Par une requête, enregistrée le 30 mars 2020, Mme C..., représentée par Me E..., demande à la cour :
1°) d'annuler le jugement du tribunal administratif de Nantes du 26 février 2020 ;
2°) d'annuler la décision contestée ;
3°) d'enjoindre au ministre de l'intérieur de lui délivrer un visa de long séjour dans un délai de cinq jours à compter de la notification de l'arrêt à intervenir, sous astreinte de 25 euros par jour de retard ou, à défaut, lui enjoindre de procéder au réexamen de sa demande dans les mêmes conditions de délai et d'astreinte ;
4°) de mettre à la charge de l'Etat une somme de 3 000 euros sur le fondement de l'article L. 761-1 du code de justice administrative.
Elle soutient que :
- il n'est pas établi que la minute du jugement attaqué soit signée conformément aux dispositions de l'article R. 741-7 du code de justice administrative ;
- en procédant d'office à une substitution de base légale, sans mettre les parties à même de présenter des observations, les premiers juges ont méconnu le principe du contradictoire ;
- en se fondant sur un moyen relevé d'office sans mettre les parties à même de présenter des observations et alors que ce moyen ne revêt pas un caractère d'ordre public, les premiers juges ont entaché leur décision d'irrégularité ;
- en l'absence de compte-rendu de délibération, il n'est pas possible de s'assurer que la décision implicite a été prise par une autorité compétente et au terme d'une procédure régulière au regard des dispositions de l'article D. 211-7 du code de l'entrée et du séjour des étrangers et du droit d'asile et de l'article 1er de l'arrêté du 4 décembre 2009 relatif aux modalités de fonctionnement de la commission de recours contre les décisions de refus de visa d'entrée en France ;
- la motivation en droit contenue dans le courrier par lequel le président de la commission a communiqué les motifs de la décision implicite est abstraite et ne permet pas d'utilement contester cette décision tandis que le motif que le ministre de l'intérieur a demandé au tribunal de substituer au motif initialement retenu n'est pas assorti de précisions quant aux dispositions légales sur lesquelles il repose ;
- aucune disposition du code de l'entrée et du séjour des étrangers et du droit d'asile n'impose au demandeur de visa de produire des documents permettant d'établir l'absence de risque de détournement de l'objet du visa de sorte que le motif que le tribunal a accepté de substituer est dépourvu de base légale ;
- le risque de détournement de l'objet du visa ne peut légalement fonder un refus opposé à une demande de visa de long séjour dès lors qu'un tel visa a précisément pour objet de permettre à son titulaire de s'installer durablement sur le territoire français ;
- le motif tiré du risque de détournement de l'objet du visa est entaché d'erreur manifeste d'appréciation.
Par un mémoire en défense, enregistré le 26 mai 2020, le ministre de l'intérieur conclut au rejet de la requête.
Il indique s'en rapporter à ses écritures de première instance.

Données sources:
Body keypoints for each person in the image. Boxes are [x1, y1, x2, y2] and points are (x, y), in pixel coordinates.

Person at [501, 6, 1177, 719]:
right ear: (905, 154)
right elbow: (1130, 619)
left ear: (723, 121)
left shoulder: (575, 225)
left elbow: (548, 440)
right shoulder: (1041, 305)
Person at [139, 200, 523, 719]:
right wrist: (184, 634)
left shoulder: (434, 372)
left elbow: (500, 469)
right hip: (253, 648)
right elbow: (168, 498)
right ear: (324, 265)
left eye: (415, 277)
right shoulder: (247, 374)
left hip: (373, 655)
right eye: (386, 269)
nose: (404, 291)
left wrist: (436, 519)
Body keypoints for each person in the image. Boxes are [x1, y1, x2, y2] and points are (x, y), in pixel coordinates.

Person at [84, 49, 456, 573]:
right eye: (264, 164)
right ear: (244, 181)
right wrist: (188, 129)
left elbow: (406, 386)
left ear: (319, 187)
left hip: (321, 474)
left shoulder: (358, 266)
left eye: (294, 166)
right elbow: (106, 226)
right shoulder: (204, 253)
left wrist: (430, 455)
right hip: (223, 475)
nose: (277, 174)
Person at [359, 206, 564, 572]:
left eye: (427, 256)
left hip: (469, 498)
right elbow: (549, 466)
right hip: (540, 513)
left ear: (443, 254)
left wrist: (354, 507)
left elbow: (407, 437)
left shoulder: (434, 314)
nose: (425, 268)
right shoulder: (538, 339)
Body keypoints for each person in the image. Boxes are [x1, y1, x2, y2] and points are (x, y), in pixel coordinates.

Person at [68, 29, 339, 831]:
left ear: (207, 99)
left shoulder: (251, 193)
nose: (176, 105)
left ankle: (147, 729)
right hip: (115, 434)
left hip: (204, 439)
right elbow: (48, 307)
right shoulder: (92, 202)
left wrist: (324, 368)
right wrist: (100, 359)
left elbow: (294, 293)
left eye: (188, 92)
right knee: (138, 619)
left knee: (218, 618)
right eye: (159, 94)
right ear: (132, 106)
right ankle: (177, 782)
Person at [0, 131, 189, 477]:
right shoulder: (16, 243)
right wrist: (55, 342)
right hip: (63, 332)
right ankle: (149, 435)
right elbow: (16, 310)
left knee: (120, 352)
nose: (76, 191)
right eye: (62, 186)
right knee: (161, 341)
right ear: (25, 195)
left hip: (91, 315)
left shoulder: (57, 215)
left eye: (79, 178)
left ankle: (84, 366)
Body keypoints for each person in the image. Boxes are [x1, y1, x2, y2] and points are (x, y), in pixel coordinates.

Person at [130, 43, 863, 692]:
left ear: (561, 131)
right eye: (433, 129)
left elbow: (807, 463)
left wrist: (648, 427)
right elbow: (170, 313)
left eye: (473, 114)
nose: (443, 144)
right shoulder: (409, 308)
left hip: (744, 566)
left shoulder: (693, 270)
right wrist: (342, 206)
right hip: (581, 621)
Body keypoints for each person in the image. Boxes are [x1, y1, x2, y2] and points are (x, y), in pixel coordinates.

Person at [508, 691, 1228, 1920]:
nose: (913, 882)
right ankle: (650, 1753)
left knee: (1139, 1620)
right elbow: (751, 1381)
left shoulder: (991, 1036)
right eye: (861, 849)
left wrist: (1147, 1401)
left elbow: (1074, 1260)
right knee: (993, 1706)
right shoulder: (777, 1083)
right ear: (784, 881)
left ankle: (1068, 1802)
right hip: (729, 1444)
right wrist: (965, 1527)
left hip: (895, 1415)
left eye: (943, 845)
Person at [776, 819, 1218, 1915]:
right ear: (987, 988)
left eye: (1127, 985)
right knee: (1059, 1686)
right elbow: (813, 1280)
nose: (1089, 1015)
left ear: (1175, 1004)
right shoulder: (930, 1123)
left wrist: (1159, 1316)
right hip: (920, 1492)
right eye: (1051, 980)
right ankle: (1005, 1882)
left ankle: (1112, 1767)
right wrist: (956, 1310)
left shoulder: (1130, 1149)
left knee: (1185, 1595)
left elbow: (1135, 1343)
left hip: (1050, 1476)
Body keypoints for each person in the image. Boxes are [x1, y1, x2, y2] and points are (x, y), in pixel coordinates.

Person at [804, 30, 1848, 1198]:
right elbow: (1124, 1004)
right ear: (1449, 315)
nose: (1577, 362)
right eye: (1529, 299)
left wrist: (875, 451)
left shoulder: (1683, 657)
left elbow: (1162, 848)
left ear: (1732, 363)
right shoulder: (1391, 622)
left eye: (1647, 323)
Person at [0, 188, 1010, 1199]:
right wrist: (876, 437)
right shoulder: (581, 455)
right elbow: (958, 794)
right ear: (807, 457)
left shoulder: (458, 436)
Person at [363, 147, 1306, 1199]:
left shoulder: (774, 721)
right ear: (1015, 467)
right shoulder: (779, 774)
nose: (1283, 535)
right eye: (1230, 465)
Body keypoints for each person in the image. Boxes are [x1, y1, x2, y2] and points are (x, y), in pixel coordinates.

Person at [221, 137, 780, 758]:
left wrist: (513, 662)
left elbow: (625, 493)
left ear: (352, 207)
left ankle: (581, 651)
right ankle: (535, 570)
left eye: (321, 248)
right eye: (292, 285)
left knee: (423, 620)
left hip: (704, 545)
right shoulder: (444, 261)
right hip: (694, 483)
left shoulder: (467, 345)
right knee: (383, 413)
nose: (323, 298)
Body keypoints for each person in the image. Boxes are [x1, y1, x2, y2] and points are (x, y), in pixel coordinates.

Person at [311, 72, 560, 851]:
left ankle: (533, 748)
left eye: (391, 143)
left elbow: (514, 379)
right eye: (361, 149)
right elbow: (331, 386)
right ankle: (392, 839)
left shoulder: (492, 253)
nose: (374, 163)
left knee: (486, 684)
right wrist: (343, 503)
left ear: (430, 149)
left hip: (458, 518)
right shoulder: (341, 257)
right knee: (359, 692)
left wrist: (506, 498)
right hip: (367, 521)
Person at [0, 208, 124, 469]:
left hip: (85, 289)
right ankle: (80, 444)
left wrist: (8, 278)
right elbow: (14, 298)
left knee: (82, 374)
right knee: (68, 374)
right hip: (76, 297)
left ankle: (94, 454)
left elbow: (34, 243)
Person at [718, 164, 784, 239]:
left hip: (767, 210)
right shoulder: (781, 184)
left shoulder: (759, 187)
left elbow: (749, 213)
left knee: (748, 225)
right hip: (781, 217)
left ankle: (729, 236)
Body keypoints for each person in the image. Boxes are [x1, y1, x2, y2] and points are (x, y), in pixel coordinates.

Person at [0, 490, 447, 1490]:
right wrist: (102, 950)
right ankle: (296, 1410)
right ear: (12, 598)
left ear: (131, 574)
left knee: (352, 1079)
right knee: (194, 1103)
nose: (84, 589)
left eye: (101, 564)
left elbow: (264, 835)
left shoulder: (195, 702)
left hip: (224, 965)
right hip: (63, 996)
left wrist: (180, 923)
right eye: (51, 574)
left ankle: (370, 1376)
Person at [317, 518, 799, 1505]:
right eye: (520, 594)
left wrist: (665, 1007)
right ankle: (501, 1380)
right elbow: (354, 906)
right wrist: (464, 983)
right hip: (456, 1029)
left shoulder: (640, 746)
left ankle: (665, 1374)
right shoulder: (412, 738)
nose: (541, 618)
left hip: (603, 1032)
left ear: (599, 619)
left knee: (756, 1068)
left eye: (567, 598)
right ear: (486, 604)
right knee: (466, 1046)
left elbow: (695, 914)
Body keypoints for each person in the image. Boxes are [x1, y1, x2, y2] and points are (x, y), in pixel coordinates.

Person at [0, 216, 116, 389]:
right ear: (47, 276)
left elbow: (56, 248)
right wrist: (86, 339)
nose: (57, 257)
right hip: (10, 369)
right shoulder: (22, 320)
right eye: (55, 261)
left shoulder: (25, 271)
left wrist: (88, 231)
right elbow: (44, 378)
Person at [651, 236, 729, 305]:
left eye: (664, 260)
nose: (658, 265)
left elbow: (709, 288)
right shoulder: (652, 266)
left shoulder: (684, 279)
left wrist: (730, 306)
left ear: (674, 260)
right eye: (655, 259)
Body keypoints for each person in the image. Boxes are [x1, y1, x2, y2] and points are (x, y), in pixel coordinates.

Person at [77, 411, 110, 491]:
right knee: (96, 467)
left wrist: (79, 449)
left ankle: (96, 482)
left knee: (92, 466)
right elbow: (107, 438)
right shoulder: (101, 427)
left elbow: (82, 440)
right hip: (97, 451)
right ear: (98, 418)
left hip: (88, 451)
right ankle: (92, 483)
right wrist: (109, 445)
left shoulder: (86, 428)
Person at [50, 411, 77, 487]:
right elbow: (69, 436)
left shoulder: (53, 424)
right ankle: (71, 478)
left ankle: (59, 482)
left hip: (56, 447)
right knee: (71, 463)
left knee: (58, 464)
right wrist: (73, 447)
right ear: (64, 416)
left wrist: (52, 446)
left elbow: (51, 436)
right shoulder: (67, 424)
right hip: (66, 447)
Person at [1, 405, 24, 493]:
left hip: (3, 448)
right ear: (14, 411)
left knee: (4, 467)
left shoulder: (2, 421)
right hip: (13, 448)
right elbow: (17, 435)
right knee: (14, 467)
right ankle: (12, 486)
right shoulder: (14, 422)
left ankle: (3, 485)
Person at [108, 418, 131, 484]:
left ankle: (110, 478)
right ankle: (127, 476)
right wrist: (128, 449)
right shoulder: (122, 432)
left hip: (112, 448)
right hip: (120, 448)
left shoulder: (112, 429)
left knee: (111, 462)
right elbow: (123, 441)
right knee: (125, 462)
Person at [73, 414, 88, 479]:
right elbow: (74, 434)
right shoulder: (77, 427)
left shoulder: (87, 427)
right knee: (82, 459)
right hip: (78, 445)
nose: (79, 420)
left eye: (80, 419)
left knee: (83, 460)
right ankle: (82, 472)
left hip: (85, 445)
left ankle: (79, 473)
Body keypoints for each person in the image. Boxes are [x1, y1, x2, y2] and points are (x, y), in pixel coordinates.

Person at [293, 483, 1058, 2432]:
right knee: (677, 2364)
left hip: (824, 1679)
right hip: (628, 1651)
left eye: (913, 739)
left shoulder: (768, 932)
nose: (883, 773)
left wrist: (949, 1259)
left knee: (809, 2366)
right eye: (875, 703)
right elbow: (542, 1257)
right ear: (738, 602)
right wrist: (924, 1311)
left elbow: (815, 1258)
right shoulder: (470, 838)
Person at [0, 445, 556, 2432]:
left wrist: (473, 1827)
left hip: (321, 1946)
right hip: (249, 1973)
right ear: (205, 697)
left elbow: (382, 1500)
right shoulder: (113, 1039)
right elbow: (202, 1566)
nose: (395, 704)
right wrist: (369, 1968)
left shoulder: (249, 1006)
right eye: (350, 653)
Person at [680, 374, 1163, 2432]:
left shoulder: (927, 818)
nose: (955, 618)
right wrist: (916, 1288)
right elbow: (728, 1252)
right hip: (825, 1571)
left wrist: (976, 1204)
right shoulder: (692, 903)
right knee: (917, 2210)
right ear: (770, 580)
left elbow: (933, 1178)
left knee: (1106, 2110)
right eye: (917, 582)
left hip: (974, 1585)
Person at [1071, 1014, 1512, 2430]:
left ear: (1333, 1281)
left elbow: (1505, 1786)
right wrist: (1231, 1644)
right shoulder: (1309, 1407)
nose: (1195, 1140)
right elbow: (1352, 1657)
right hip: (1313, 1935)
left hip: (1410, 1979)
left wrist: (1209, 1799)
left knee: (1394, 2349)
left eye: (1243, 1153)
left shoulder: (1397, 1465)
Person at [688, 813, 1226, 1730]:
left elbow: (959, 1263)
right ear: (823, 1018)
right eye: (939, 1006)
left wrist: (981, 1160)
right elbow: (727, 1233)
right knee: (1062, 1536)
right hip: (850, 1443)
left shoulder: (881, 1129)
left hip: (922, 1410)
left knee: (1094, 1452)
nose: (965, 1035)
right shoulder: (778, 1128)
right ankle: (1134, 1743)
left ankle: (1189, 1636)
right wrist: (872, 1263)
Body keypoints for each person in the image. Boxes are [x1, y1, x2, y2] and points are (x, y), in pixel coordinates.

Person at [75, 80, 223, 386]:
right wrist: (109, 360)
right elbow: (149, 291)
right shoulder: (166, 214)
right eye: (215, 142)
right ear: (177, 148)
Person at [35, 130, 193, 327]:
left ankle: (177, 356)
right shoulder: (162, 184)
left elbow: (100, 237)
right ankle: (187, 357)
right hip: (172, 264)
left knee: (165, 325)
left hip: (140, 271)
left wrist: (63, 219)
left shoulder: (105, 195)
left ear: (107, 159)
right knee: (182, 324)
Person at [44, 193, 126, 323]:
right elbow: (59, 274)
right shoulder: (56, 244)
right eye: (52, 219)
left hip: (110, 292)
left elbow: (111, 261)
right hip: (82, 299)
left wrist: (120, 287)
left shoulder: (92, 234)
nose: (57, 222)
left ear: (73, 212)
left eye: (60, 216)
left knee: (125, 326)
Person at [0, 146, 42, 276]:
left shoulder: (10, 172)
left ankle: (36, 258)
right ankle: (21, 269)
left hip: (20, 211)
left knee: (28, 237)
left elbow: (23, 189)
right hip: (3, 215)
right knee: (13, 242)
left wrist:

Tâche à réaliser 1:
Dans le passage sur le recours de Mme C..., quelle somme demande-t-elle de mettre à la charge de l'État ?
Tâche à réaliser 2:
Rédigez la suite du passage sur le recours de Mme C..., en partant de sa dernière phrase.

Réponse 1:
Une somme de 3 000 euros, sur le fondement de l'article L. 761-1 du code de justice administrative.

Réponse 2:
Vu :
- les autres pièces du dossier ;
Vu :
- le code de l'entrée et du séjour des étrangers et du droit d'asile ;
- le code de justice administrative.
Le président de la formation de jugement a dispensé le rapporteur public, sur sa proposition, de prononcer des conclusions à l'audience.
Les parties ont été régulièrement averties du jour de l'audience.
Ont été entendus au cours de l'audience publique :
- le rapport de Mme D...,
- et les observations de Me E..., représentant Mme C....
Considérant ce qui suit :
1. Mme C..., ressortissante syrienne née en 1992, a sollicité la délivrance d'un visa de long séjour en vue de suivre une formation linguistique à Paris du 7 janvier 2019 au 7 janvier 2020. Les autorités consulaires françaises en poste à Beyrouth ont rejeté sa demande le 22 mars 2019. Le recours préalable formé contre ce refus de visa a été implicitement rejeté par la commission de recours contre les décisions de refus de visa d'entrée en France. Mme C... relève appel du jugement du 26 février 2020 par lequel le tribunal administratif de Nantes a rejeté sa demande tendant à l'annulation de cette décision implicite.
Sur les conclusions à fin d'annulation :
2. En vertu de l'article L. 211-2-1 du code de l'entrée et du séjour des étrangers et du droit d'asile, tout étranger souhaitant entrer en France en vue d'y séjourner pour une durée supérieure à trois mois doit solliciter auprès des autorités diplomatiques et consulaires françaises un visa de long séjour. Les autorités françaises disposent d'un large pouvoir d'appréciation et peuvent se fonder pour refuser de délivrer un visa non seulement sur des motifs tenant à l'ordre public, mais sur toute considération d'intérêt général.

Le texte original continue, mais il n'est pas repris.